Similar to the experience in the NLST trial, we have seen an increase in diagnosis of early-stage lung cancer after implementation of LCS. In 2017, 86.1% of lung cancers diagnosed in our LCS program were stage I. This shift toward earlier-stage disease has promoted more frequent utilization of minimally invasive surgery and lung-preserving approaches for patients, when appropriate. In our series, 90.4% of lung resections were performed with a minimally invasive approach, and sublobar resection was utilized in 48.2% of cases. There were no deaths within 60 days of any invasive diagnostic procedure or surgery. Five patients who underwent surgery (6.0%) had a “major” complication according to the criteria as defined in the NLST compared to a reported rate of 11.9% in the NLST trial. Of the 54 patients undergoing an invasive procedure, but not surgical resection, three developed post-procedure pneumothorax requiring hospital admission with a median 3-day length of stay, and there were no other complication-related hospital admissions.

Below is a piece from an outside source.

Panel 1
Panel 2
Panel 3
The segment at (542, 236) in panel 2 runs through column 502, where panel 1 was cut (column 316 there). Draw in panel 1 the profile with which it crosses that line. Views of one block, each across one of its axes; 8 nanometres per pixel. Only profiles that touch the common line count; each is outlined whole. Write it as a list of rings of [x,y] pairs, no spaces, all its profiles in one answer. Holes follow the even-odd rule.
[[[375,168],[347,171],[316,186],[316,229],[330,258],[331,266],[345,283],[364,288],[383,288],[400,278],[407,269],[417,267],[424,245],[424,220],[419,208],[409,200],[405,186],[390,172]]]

Within the context of this retrospective study’s limitations, we demonstrated that invasive procedures are rarely performed for non-malignant disease in LCS (0.95% incidence in the Lahey program). Similarly, morbidity from unnecessary intervention is exceedingly rare. Multi-disciplinary oversight, use of the Lung-RADS structured reporting system, and continuous monitoring of outcomes ensures the safety of LCS. The results reported in our study should allay concerns regarding unnecessary diagnostic interventions or surgery and the misperception of iatrogenic harm that continue to hinder adoption of LCS. Furthermore, it is important to note that surgery for benign disease, while important to minimize, is often not “unnecessary,” as it provides a definitive diagnosis that may be actionable even in the absence of malignancy. Overall, the benefits of LDCT lung cancer screening appear to far outweigh the small associated risks. Wider adoption of LCS will lead to diagnosis of earlier-stage disease, increased opportunity for cure, and, ultimately, fewer lives lost from lung cancer.
References:
- National Lung Screening Trial Research T, Aberle DR, Adams AM, et al. Reduced lung-cancer mortality with low-dose computed tomographic screening. N Engl J Med. 2011;365(5):395-409.

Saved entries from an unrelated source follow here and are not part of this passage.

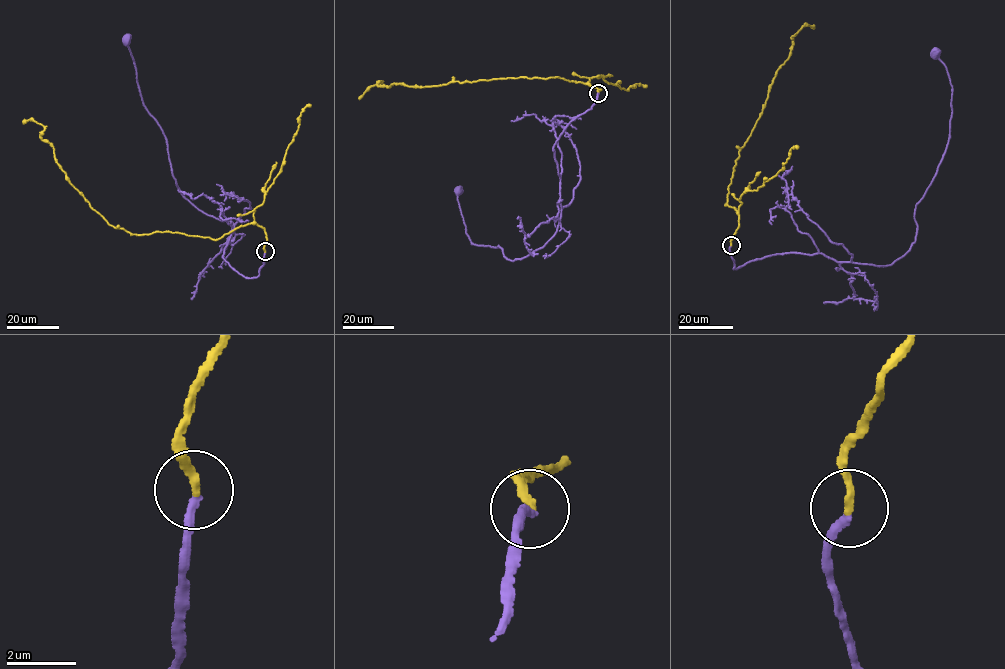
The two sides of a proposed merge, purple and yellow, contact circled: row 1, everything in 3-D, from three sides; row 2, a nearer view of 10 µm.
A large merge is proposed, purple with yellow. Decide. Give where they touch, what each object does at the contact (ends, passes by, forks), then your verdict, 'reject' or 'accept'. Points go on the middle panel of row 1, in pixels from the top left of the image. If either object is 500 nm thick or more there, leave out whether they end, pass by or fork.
place (598, 93); purple ends; yellow ends; reject

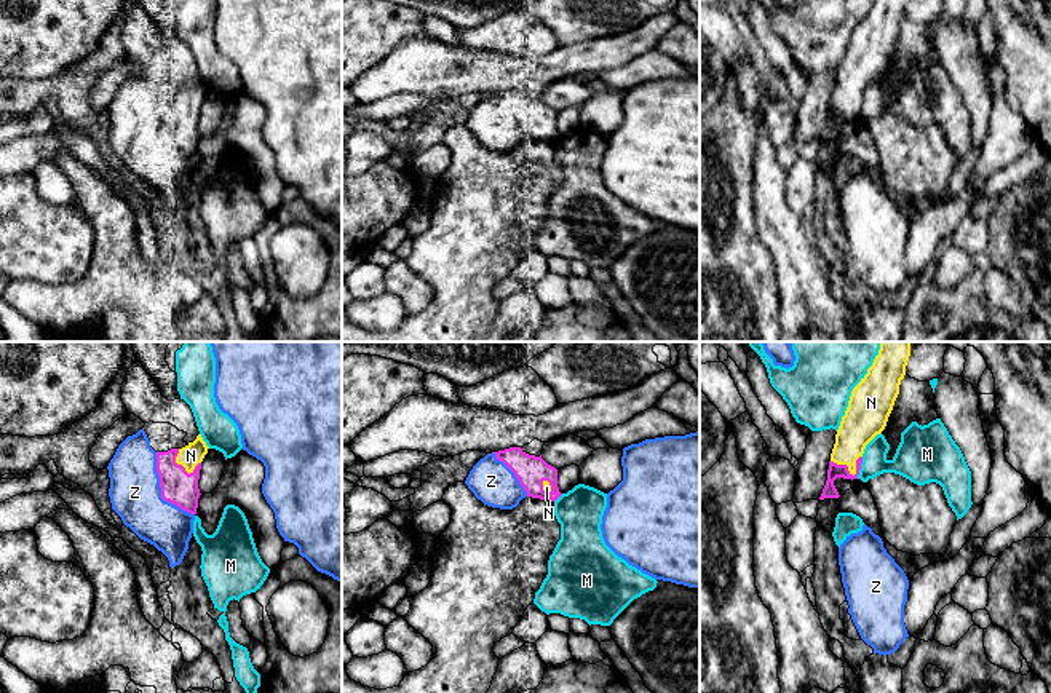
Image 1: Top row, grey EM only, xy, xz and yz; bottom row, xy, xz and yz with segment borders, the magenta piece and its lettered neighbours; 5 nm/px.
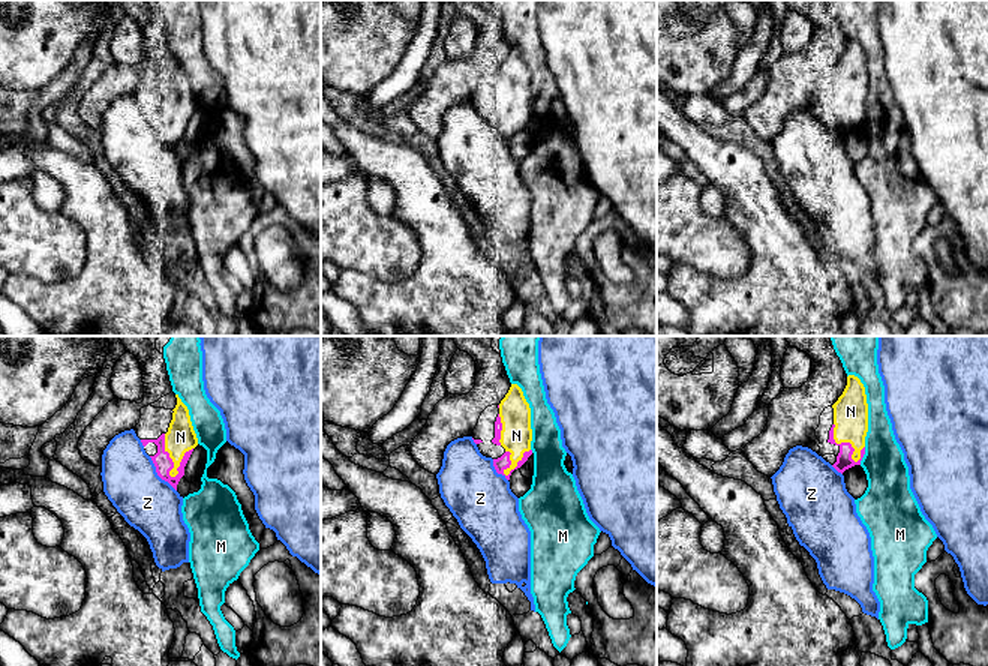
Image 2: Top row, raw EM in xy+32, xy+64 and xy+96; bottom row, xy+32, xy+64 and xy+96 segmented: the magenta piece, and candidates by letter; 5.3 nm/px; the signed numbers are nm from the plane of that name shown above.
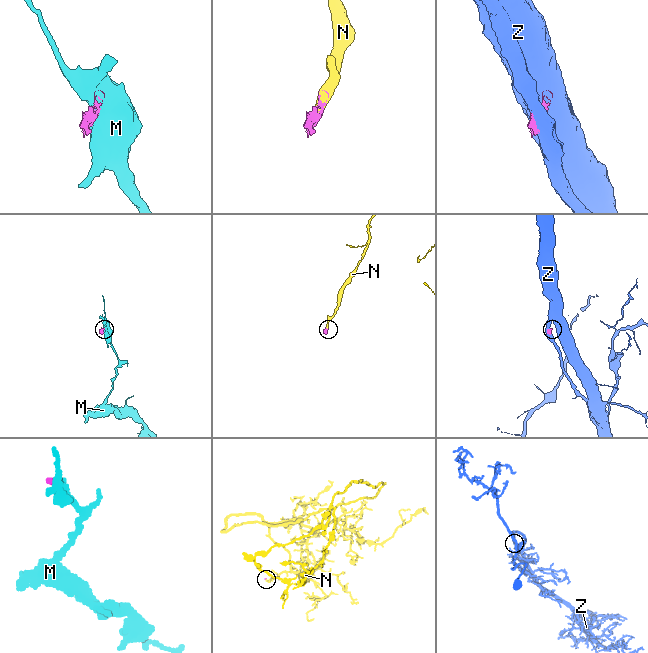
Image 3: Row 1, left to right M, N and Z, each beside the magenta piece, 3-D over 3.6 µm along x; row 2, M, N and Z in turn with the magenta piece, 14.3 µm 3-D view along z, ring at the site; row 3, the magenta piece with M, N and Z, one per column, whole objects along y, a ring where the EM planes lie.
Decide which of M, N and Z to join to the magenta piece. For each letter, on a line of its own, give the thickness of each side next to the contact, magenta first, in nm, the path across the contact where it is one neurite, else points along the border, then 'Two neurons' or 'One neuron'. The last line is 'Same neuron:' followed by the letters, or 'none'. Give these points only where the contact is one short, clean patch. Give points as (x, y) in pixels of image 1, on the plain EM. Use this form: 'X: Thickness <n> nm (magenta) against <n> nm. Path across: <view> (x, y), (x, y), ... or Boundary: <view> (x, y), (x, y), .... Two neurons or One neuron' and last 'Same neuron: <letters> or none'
M: Thickness 70 nm (magenta) against 160 nm. Boundary: yz (863, 99), (856, 120). Two neurons
N: Thickness 70 nm (magenta) against 190 nm. One neuron
Z: Thickness 170 nm (magenta) against 260 nm. Two neurons
Same neuron: N

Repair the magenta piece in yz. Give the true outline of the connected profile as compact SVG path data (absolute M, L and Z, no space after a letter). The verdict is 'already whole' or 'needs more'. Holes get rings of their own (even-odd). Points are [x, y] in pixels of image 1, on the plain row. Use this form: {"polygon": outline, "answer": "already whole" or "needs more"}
{"polygon": "M875 0L853 30L831 96L827 123L819 142L839 141L837 120L858 121L866 88L880 77L899 37L909 0Z", "answer": "needs more"}

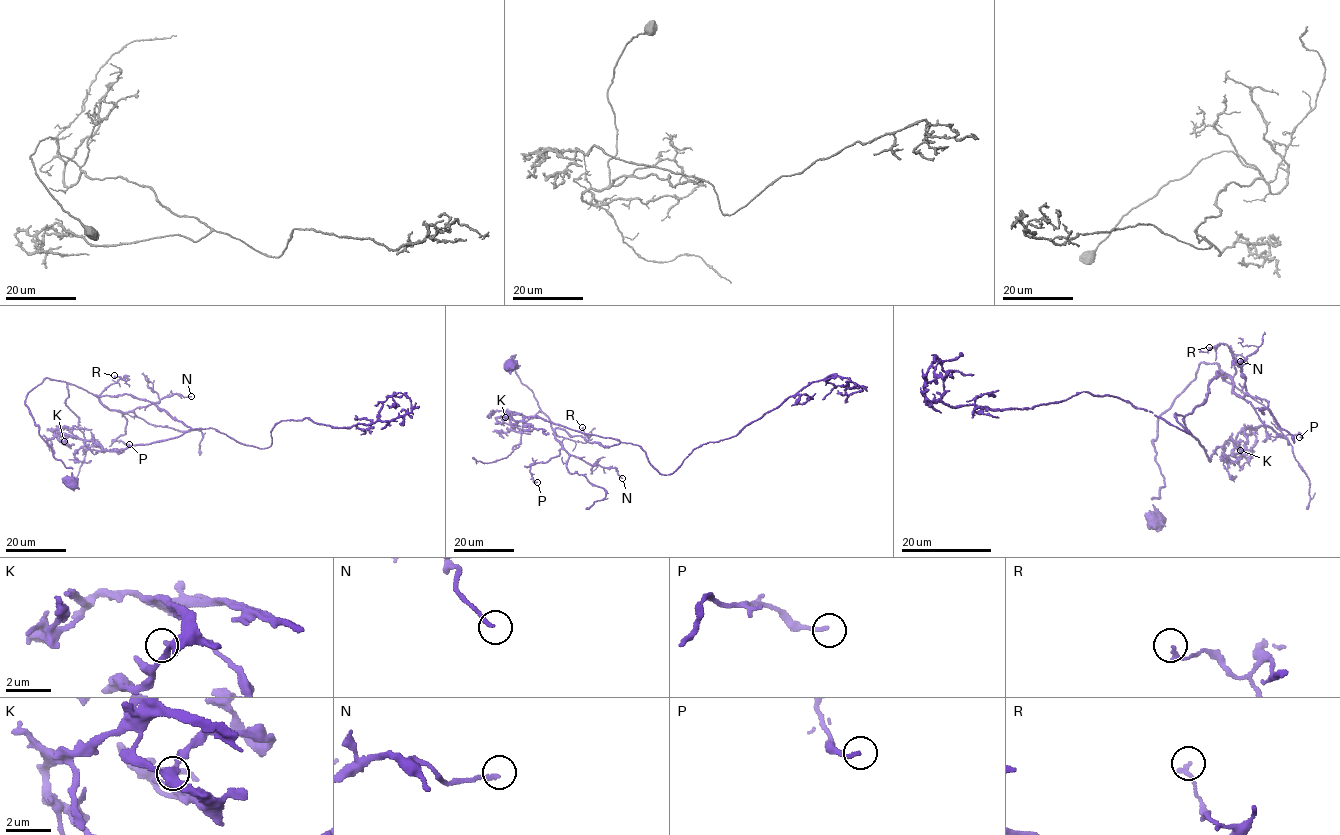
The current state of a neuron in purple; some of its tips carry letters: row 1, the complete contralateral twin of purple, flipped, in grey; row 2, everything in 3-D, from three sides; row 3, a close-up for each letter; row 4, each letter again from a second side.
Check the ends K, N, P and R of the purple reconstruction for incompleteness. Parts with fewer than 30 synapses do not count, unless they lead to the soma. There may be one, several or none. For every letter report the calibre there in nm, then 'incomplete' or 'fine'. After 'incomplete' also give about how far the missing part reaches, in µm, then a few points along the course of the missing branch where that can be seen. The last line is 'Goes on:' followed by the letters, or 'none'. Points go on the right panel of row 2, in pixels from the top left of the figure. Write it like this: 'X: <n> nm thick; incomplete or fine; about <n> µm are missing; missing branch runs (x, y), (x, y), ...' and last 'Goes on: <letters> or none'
K: 200 nm thick; fine
N: 180 nm thick; fine
P: 140 nm thick; fine
R: 180 nm thick; fine
Goes on: none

- de Koning HJ, van der Aalst CM, de Jong PA, et al. Reduced Lung-Cancer Mortality with Volume CT Screening in a Randomized Trial. N Engl J Med. 2020;382(6):503-513.

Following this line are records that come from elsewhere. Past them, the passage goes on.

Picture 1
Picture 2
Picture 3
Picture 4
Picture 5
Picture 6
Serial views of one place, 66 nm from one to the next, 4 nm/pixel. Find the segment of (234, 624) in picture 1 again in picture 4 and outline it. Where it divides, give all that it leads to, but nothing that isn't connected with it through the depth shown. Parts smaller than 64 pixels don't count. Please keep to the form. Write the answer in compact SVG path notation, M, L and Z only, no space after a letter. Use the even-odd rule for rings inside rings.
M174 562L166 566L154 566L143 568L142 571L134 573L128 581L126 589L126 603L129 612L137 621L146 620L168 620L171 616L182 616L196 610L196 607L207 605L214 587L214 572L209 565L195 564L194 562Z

- Cheung LC, Katki HA, Chaturvedi AK, Jemal A, Berg CD. Preventing Lung Cancer Mortality by Computed Tomography Screening: The Effect of Risk-Based Versus U.S. Preventive Services Task Force Eligibility Criteria, 2005-2015. Ann Intern Med. 2018;168(3):229-232.
- Ho H, Williamson C, Regis SM, et al. Surgery and invasive diagnostic procedures for benign disease are rare in a large low-dose computed tomography lung cancer screening program. J Thorac Cardiovasc Surg. 2020 Sep 8:S0022-5223(20)32573-3. (Online ahead of print).